Prior to the fix-it surgery I had told Dr. Douglas that if he successfully brought me through this that I would treat him to a round of golf and kiss his ass on the first tee. He has yet to collect, although I am prepared to pay up at any time. I am fine now. Back to fishing and playing golf and making plans for travel with Loi. She was a saint through all of this and it was probably more stress on her than me.
The lesson here is simple. The original surgery was fine. My Canadian surgeon did an excellent job.

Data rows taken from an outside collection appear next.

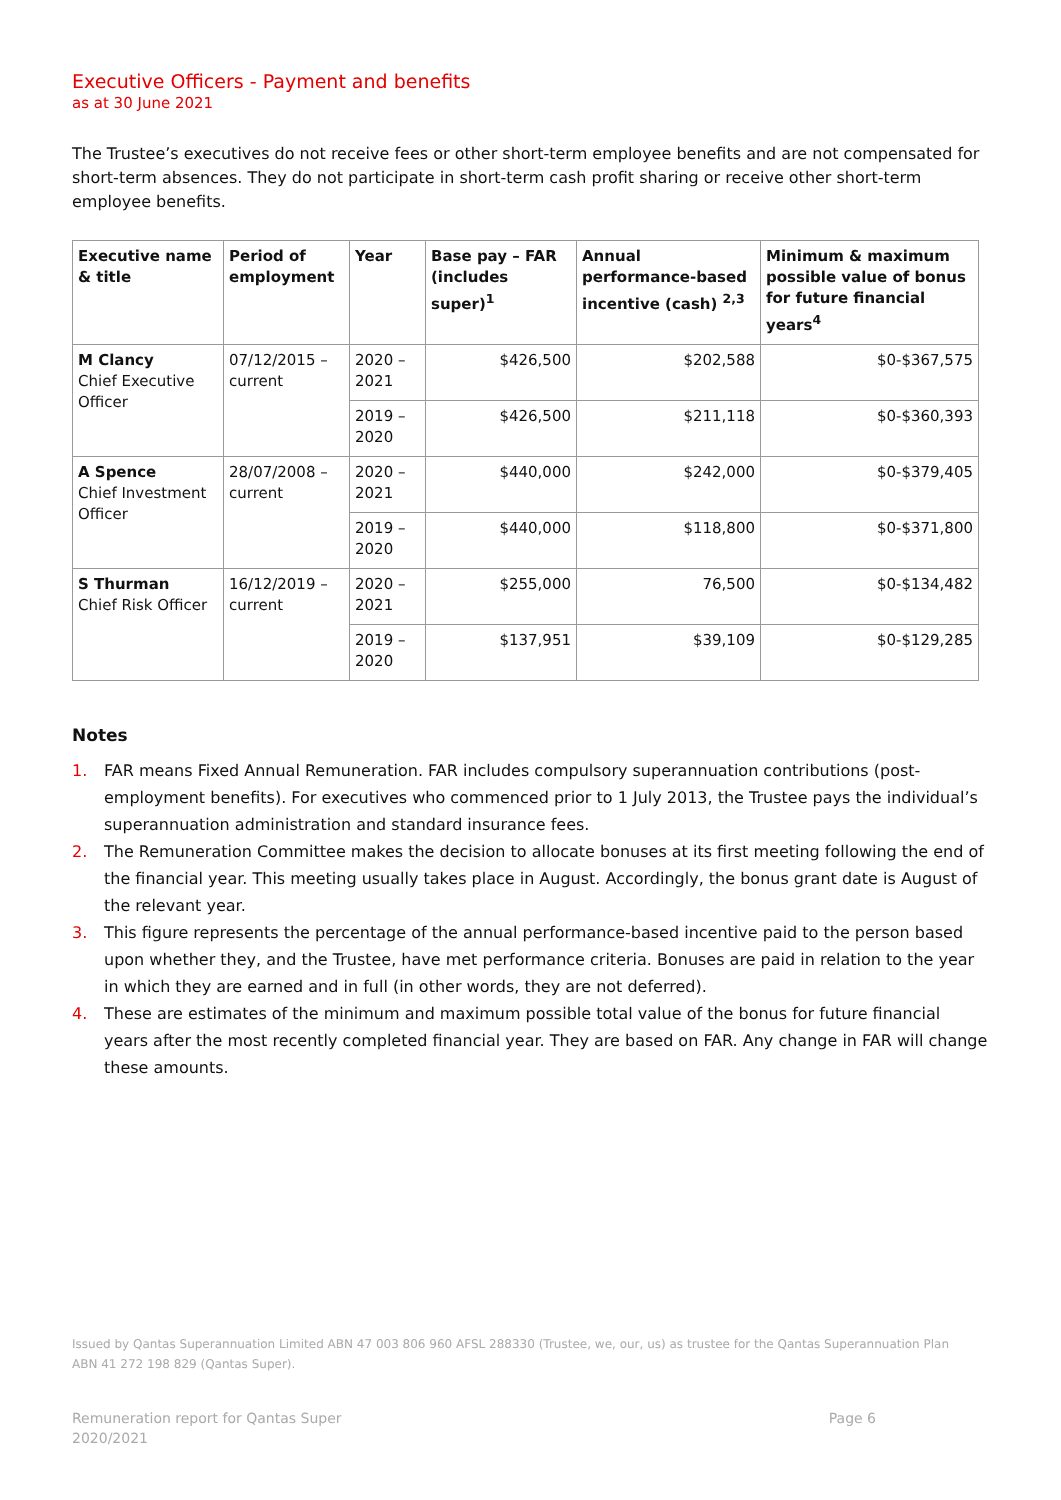Executive Officers - Payment and benefits
as at 30 June 2021
The Trustee’s executives do not receive fees or other short-term employee benefits and are not compensated for short-term absences. They do not participate in short-term cash profit sharing or receive other short-term employee benefits.
| Executive name & title | Period of employment | Year | Base pay – FAR (includes super)<sup>1</sup> | Annual performance-based incentive (cash) <sup>2,3</sup> | Minimum & maximum possible value of bonus for future financial years<sup>4</sup> |
| --- | --- | --- | --- | --- | --- |
| M Clancy Chief Executive Officer | 07/12/2015 – current | 2020 – 2021 | $426,500 | $202,588 | $0-$367,575 |
| | | 2019 – 2020 | $426,500 | $211,118 | $0-$360,393 |
| A Spence Chief Investment Officer | 28/07/2008 – current | 2020 – 2021 | $440,000 | $242,000 | $0-$379,405 |
| | | 2019 – 2020 | $440,000 | $118,800 | $0-$371,800 |
| S Thurman Chief Risk Officer | 16/12/2019 – current | 2020 – 2021 | $255,000 | 76,500 | $0-$134,482 |
| | | 2019 – 2020 | $137,951 | $39,109 | $0-$129,285 |
Notes
1. FAR means Fixed Annual Remuneration. FAR includes compulsory superannuation contributions (post-employment benefits). For executives who commenced prior to 1 July 2013, the Trustee pays the individual’s superannuation administration and standard insurance fees.
2. The Remuneration Committee makes the decision to allocate bonuses at its first meeting following the end of the financial year. This meeting usually takes place in August. Accordingly, the bonus grant date is August of the relevant year.
3. This figure represents the percentage of the annual performance-based incentive paid to the person based upon whether they, and the Trustee, have met performance criteria. Bonuses are paid in relation to the year in which they are earned and in full (in other words, they are not deferred).
4. These are estimates of the minimum and maximum possible total value of the bonus for future financial years after the most recently completed financial year. They are based on FAR. Any change in FAR will change these amounts.
Issued by Qantas Superannuation Limited ABN 47 003 806 960 AFSL 288330 (Trustee, we, our, us) as trustee for the Qantas Superannuation Plan ABN 41 272 198 829 (Qantas Super).
Remuneration report for Qantas Super
2020/2021 Page 6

The follow up care was where the screw-ups occurred. My cardiologist was incompetent or simply did not give a shit. I’m pretty sure it was the latter and if I had not taken the initiative and headed south, his inattention might well have killed me.
In my experience, Canadian hospitals are understaffed both in nurses and housekeeping personnel. Hence, the nurses are stressed and the hospitals are not as clean as their American counterparts. There are not enough doctors. You cannot get a family doctor in south Vancouver.
Canadian health care is what you will get if ObamaCare becomes the US system. Canadians hope it does not because they want someplace close to go when they really need quality care quickly. And, my liberal friends….. if you get ObamaCare you are going to hate it.